▶ _Exercise requirements_
Copy all entries exactly, and wherever an entry holds a picture, leave that picture out.

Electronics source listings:
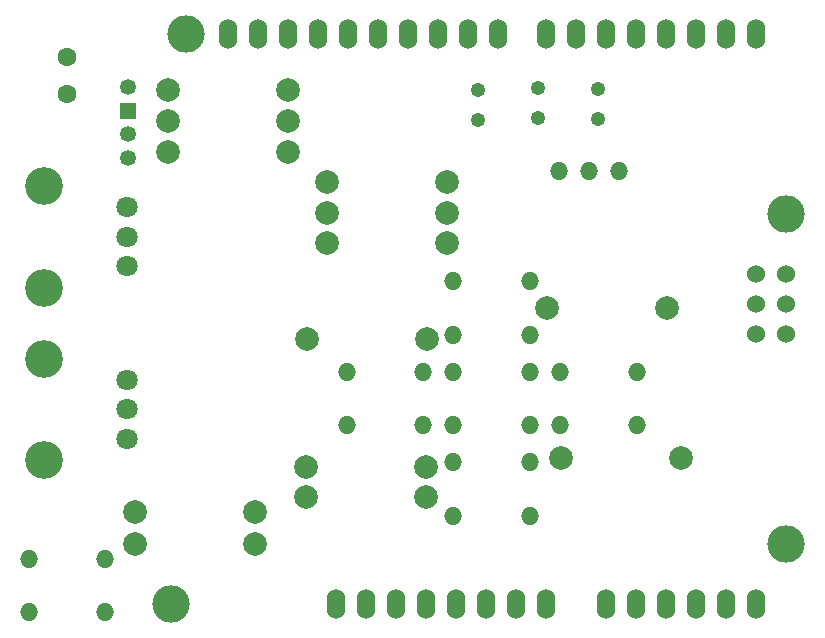
<source format=gbs>
G04 #@! TF.FileFunction,Soldermask,Bot*
%FSLAX46Y46*%
G04 Gerber Fmt 4.6, Leading zero omitted, Abs format (unit mm)*
G04 Created by KiCad (PCBNEW 0.201511131146+6311~30~ubuntu14.04.1-product) date sáb 14 nov 2015 21:16:08 CET*
%MOMM*%
G01*
G04 APERTURE LIST*
%ADD10C,0.100000*%
%ADD11O,1.524000X2.540000*%
%ADD12C,3.175000*%
%ADD13C,1.524000*%
%ADD14C,1.998980*%
%ADD15C,3.200000*%
%ADD16C,1.800000*%
%ADD17O,1.219200X1.219200*%
%ADD18C,1.351280*%
%ADD19R,1.351280X1.351280*%
%ADD20O,1.524000X1.524000*%
%ADD21C,1.600200*%
G04 APERTURE END LIST*
D10*
D11*
X190470600Y-135229600D03*
X187930600Y-135229600D03*
X185390600Y-135229600D03*
X177770600Y-135229600D03*
X180310600Y-135229600D03*
X182850600Y-135229600D03*
X172690600Y-135229600D03*
X170150600Y-135229600D03*
X167610600Y-135229600D03*
X162530600Y-135229600D03*
X159990600Y-135229600D03*
X190470600Y-86969600D03*
X187930600Y-86969600D03*
X185390600Y-86969600D03*
X182850600Y-86969600D03*
X180310600Y-86969600D03*
X177770600Y-86969600D03*
X175230600Y-86969600D03*
X172690600Y-86969600D03*
X168626600Y-86969600D03*
X166086600Y-86969600D03*
X163546600Y-86969600D03*
X161006600Y-86969600D03*
X158466600Y-86969600D03*
X155926600Y-86969600D03*
X153386600Y-86969600D03*
X150846600Y-86969600D03*
X165070600Y-135229600D03*
D12*
X193010600Y-130149600D03*
X193010600Y-102209600D03*
X142210600Y-86969600D03*
X140940600Y-135229600D03*
D11*
X148306600Y-86969600D03*
X145766600Y-86969600D03*
X157450600Y-135229600D03*
X154910600Y-135229600D03*
D13*
X190470600Y-107289600D03*
X193010600Y-107289600D03*
X190470600Y-109829600D03*
X193010600Y-109829600D03*
X190470600Y-112369600D03*
X193010600Y-112369600D03*
D14*
X140614400Y-94348300D03*
X150774400Y-94348300D03*
D15*
X130175000Y-123045000D03*
X130175000Y-114445000D03*
D16*
X137175000Y-118745000D03*
X137175000Y-121245000D03*
X137175000Y-116245000D03*
D17*
X166903479Y-91711408D03*
X166903479Y-94251408D03*
X171983479Y-91505889D03*
X171983479Y-94045889D03*
X177063479Y-91624937D03*
X177063479Y-94164937D03*
D18*
X137276694Y-97454814D03*
X137276694Y-91455334D03*
D19*
X137276694Y-93454314D03*
D18*
X137276694Y-95455834D03*
D20*
X173736000Y-98552000D03*
X176276000Y-98552000D03*
X178816000Y-98552000D03*
D14*
X140677900Y-91681300D03*
X150837900Y-91681300D03*
X162471100Y-123583700D03*
X152311100Y-123583700D03*
X172783500Y-110197900D03*
X182943500Y-110197900D03*
X152438100Y-112763300D03*
X162598100Y-112763300D03*
X162471100Y-126199900D03*
X152311100Y-126199900D03*
X173888400Y-122847100D03*
X184048400Y-122847100D03*
D20*
X164801550Y-123228100D03*
X171303950Y-123228100D03*
X164801550Y-127749300D03*
X171303950Y-127749300D03*
D21*
X132080000Y-92075000D03*
X132080000Y-88900000D03*
D15*
X130175000Y-108440000D03*
X130175000Y-99840000D03*
D16*
X137175000Y-104140000D03*
X137175000Y-106640000D03*
X137175000Y-101640000D03*
D14*
X137858500Y-127457200D03*
X148018500Y-127457200D03*
D20*
X128854200Y-131394200D03*
X135356600Y-131394200D03*
X128854200Y-135915400D03*
X135356600Y-135915400D03*
X164801550Y-115570000D03*
X171303950Y-115570000D03*
X164801550Y-120091200D03*
X171303950Y-120091200D03*
X171303950Y-112433100D03*
X164801550Y-112433100D03*
X171303950Y-107911900D03*
X164801550Y-107911900D03*
X155778200Y-115570000D03*
X162280600Y-115570000D03*
X155778200Y-120091200D03*
X162280600Y-120091200D03*
D14*
X148031200Y-130162300D03*
X137871200Y-130162300D03*
X164287200Y-99453700D03*
X154127200Y-99453700D03*
X164287200Y-102123875D03*
X154127200Y-102123875D03*
X164287200Y-104686100D03*
X154127200Y-104686100D03*
X140614400Y-96977200D03*
X150774400Y-96977200D03*
D20*
X173824900Y-115570000D03*
X180327300Y-115570000D03*
X173824900Y-120091200D03*
X180327300Y-120091200D03*
M02*

</source>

▶ _Written answer_
<source format=gbs>
G04 #@! TF.FileFunction,Soldermask,Bot*
%FSLAX46Y46*%
G04 Gerber Fmt 4.6, Leading zero omitted, Abs format (unit mm)*
G04 Created by KiCad (PCBNEW 0.201511131146+6311~30~ubuntu14.04.1-product) date sáb 14 nov 2015 21:16:08 CET*
%MOMM*%
G01*
G04 APERTURE LIST*
%ADD10C,0.100000*%
%ADD11O,1.524000X2.540000*%
%ADD12C,3.175000*%
%ADD13C,1.524000*%
%ADD14C,1.998980*%
%ADD15C,3.200000*%
%ADD16C,1.800000*%
%ADD17O,1.219200X1.219200*%
%ADD18C,1.351280*%
%ADD19R,1.351280X1.351280*%
%ADD20O,1.524000X1.524000*%
%ADD21C,1.600200*%
G04 APERTURE END LIST*
D10*
D11*
X190470600Y-135229600D03*
X187930600Y-135229600D03*
X185390600Y-135229600D03*
X177770600Y-135229600D03*
X180310600Y-135229600D03*
X182850600Y-135229600D03*
X172690600Y-135229600D03*
X170150600Y-135229600D03*
X167610600Y-135229600D03*
X162530600Y-135229600D03*
X159990600Y-135229600D03*
X190470600Y-86969600D03*
X187930600Y-86969600D03*
X185390600Y-86969600D03*
X182850600Y-86969600D03*
X180310600Y-86969600D03*
X177770600Y-86969600D03*
X175230600Y-86969600D03*
X172690600Y-86969600D03*
X168626600Y-86969600D03*
X166086600Y-86969600D03*
X163546600Y-86969600D03*
X161006600Y-86969600D03*
X158466600Y-86969600D03*
X155926600Y-86969600D03*
X153386600Y-86969600D03*
X150846600Y-86969600D03*
X165070600Y-135229600D03*
D12*
X193010600Y-130149600D03*
X193010600Y-102209600D03*
X142210600Y-86969600D03*
X140940600Y-135229600D03*
D11*
X148306600Y-86969600D03*
X145766600Y-86969600D03*
X157450600Y-135229600D03*
X154910600Y-135229600D03*
D13*
X190470600Y-107289600D03*
X193010600Y-107289600D03*
X190470600Y-109829600D03*
X193010600Y-109829600D03*
X190470600Y-112369600D03*
X193010600Y-112369600D03*
D14*
X140614400Y-94348300D03*
X150774400Y-94348300D03*
D15*
X130175000Y-123045000D03*
X130175000Y-114445000D03*
D16*
X137175000Y-118745000D03*
X137175000Y-121245000D03*
X137175000Y-116245000D03*
D17*
X166903479Y-91711408D03*
X166903479Y-94251408D03*
X171983479Y-91505889D03*
X171983479Y-94045889D03*
X177063479Y-91624937D03*
X177063479Y-94164937D03*
D18*
X137276694Y-97454814D03*
X137276694Y-91455334D03*
D19*
X137276694Y-93454314D03*
D18*
X137276694Y-95455834D03*
D20*
X173736000Y-98552000D03*
X176276000Y-98552000D03*
X178816000Y-98552000D03*
D14*
X140677900Y-91681300D03*
X150837900Y-91681300D03*
X162471100Y-123583700D03*
X152311100Y-123583700D03*
X172783500Y-110197900D03*
X182943500Y-110197900D03*
X152438100Y-112763300D03*
X162598100Y-112763300D03*
X162471100Y-126199900D03*
X152311100Y-126199900D03*
X173888400Y-122847100D03*
X184048400Y-122847100D03*
D20*
X164801550Y-123228100D03*
X171303950Y-123228100D03*
X164801550Y-127749300D03*
X171303950Y-127749300D03*
D21*
X132080000Y-92075000D03*
X132080000Y-88900000D03*
D15*
X130175000Y-108440000D03*
X130175000Y-99840000D03*
D16*
X137175000Y-104140000D03*
X137175000Y-106640000D03*
X137175000Y-101640000D03*
D14*
X137858500Y-127457200D03*
X148018500Y-127457200D03*
D20*
X128854200Y-131394200D03*
X135356600Y-131394200D03*
X128854200Y-135915400D03*
X135356600Y-135915400D03*
X164801550Y-115570000D03*
X171303950Y-115570000D03*
X164801550Y-120091200D03*
X171303950Y-120091200D03*
X171303950Y-112433100D03*
X164801550Y-112433100D03*
X171303950Y-107911900D03*
X164801550Y-107911900D03*
X155778200Y-115570000D03*
X162280600Y-115570000D03*
X155778200Y-120091200D03*
X162280600Y-120091200D03*
D14*
X148031200Y-130162300D03*
X137871200Y-130162300D03*
X164287200Y-99453700D03*
X154127200Y-99453700D03*
X164287200Y-102123875D03*
X154127200Y-102123875D03*
X164287200Y-104686100D03*
X154127200Y-104686100D03*
X140614400Y-96977200D03*
X150774400Y-96977200D03*
D20*
X173824900Y-115570000D03*
X180327300Y-115570000D03*
X173824900Y-120091200D03*
X180327300Y-120091200D03*
M02*

</source>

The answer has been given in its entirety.